4w2 — Stratford Festival 2024: A World Elsewhere
INTERVIEW | Director Donna Feore serves up Something Rotten!
WORDS BY MICHAEL ZARATHUS-COOK
The bus ride from Downtown Toronto to Stratford is just a little over two hours long, along the unscenic highway routes through cities like Milton and Kingston. At a point equidistant between the township of New Hamburg and Stratford, sits the village of Shakespeare, a small enclave of about 160 people within the larger Perth County municipality. It’s usually along this point that the monotony of the trip transforms into something theatric, and the allure of Stratford as a getaway destination rolls into view. In his introductory message for the seasonal brochure, titled “A World Elsewhere”, Stratford Festival’s Artistic Director Antoni Cimolino asks, earnestly: “What does being away from home teach us and bring to us? What are the benefits, and what might be the risks, of seeking out worlds elsewhere?” Regardless of what’s happening on its proscenium and thrust stages, the true charm of Stratford is that it’s both a destination and a portal─it’s a city where people go to be elsewhere, but it nevertheless feels completely lived-in and maintains its sense of hereness. The 2024 festival season which Cimolino and his team have concocted aims to meet the post-pandemic travel boom by leaning into the city’s magnetism as a cultural destination while staging works that transcend our time and the city around it.

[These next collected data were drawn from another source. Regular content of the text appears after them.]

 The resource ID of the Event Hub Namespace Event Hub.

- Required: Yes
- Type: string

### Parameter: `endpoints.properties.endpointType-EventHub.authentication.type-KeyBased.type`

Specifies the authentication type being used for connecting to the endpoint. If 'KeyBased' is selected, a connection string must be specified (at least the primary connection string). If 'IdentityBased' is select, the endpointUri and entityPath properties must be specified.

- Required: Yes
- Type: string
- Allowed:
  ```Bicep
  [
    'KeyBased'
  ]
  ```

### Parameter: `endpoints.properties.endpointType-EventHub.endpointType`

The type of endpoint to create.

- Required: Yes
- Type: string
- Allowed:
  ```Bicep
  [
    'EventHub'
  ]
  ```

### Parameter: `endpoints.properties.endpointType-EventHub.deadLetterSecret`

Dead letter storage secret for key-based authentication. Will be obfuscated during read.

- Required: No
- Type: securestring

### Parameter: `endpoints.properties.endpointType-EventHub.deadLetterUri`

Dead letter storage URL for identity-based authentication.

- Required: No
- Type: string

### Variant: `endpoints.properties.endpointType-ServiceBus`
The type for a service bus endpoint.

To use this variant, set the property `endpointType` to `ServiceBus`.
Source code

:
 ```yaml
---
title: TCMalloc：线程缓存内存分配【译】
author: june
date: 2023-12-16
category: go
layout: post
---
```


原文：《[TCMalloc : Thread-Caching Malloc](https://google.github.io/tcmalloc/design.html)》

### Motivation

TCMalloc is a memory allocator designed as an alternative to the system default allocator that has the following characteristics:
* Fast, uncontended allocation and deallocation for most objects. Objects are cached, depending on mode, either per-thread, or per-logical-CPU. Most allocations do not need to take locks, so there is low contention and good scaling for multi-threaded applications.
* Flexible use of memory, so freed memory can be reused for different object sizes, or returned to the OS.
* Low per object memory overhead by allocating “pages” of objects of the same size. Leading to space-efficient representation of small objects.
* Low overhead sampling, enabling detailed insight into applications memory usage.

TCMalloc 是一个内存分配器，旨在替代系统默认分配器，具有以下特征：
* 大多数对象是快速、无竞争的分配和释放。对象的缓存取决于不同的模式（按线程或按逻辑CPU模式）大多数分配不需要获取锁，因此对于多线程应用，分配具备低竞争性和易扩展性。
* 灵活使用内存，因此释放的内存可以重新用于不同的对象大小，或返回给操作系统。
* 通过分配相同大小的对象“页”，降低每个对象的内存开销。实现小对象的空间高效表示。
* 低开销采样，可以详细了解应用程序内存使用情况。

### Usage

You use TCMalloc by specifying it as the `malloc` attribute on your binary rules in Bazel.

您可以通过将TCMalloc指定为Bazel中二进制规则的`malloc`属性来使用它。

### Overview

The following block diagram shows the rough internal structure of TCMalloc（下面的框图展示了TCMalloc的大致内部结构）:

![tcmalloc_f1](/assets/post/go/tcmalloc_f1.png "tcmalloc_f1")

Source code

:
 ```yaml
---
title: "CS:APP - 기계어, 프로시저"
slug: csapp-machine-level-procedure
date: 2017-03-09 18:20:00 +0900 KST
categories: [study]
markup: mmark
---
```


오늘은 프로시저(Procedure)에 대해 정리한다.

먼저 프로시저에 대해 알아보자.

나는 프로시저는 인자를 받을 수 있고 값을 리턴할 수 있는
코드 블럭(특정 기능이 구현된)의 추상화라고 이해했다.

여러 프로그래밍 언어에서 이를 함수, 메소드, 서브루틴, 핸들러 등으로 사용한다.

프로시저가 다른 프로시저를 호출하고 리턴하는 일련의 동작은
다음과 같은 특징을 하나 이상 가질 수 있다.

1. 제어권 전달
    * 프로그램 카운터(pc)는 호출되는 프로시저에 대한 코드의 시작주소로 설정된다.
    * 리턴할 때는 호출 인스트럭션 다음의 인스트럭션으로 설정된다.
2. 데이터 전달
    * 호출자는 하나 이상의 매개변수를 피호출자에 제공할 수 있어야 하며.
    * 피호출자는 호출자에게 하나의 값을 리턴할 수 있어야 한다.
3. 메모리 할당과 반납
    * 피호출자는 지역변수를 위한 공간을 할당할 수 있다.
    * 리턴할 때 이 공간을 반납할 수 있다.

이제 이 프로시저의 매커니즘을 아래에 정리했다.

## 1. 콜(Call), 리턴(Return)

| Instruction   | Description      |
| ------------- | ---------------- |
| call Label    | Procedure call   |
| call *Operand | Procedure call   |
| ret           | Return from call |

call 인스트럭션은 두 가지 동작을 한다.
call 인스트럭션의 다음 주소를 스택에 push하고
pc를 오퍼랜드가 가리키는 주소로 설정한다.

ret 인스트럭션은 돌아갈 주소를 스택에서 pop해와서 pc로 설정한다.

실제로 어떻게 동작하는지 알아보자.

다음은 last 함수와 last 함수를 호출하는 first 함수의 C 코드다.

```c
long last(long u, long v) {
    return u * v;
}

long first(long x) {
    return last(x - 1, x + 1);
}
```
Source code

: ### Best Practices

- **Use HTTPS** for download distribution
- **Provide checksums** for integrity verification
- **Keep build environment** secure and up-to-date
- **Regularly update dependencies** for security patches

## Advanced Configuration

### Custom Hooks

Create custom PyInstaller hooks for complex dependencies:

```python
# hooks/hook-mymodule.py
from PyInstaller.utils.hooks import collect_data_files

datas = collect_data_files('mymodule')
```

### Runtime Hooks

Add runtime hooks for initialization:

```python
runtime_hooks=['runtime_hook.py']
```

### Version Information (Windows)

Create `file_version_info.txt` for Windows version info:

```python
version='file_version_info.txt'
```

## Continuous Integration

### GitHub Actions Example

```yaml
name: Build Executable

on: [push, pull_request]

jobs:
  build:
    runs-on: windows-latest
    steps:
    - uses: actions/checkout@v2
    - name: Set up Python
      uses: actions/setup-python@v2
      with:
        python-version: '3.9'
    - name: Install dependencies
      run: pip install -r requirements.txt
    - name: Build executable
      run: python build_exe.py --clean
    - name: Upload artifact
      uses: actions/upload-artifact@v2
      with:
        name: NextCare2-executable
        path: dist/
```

The season, at a glance, features a Shakespearean trio (Twelfth Night, Romeo and Juliet, Cymbeline); a bouquet of dramas (Salesman in China, Hedda Gabler, The Diviners, Who is Sylvia, Get That Hope); a comedy directed by Cimono (London Assurance); two musicals (La Cage aux Folles and Something Rotten!), and more. It’s the latter of these musicals that brought me back to Stratford on its opening night in late May. Billed as a musical comedy, Something Rotten! is a hilarious vichyssoise of references to the Shakespearean canon, mixed in with nods to almost every recognizable musical. It reaches, ambitiously, for the soil of the 16th Century Renaissance London that fertilized William Shakespeare’s celebrity; and manages to tumble through a rough history of the musical as an art form of its own: from The Sound of Music to Hair, Rent, and beyond. At a length almost as long as my bus trip, Rotten wins a war of attrition against even the most hardened opposition to the musical as a storytelling medium─by the end, the audience is completely won over, worn out, and clap-happy. But more than that, it poses a fairly convincing answer to some of Cimolino’s questions. Sitting through two hours of wall-to-wall numbers, about 190 costume changes, and relentlessly precise choreography, one realizes that nothing else does what live theatre can do. In fact, the redundancy of “live theatre” becomes more apparent as this production reminds us that in order for it to be theatre, it has to be alive, warts and all. In our current social fabric where it seems intelligence is increasingly artificial, and our points of connection are accelerating toward the virtual—the Stratford Festival is wagering that the analog and ephemeral experience of theatre is precisely what we need most.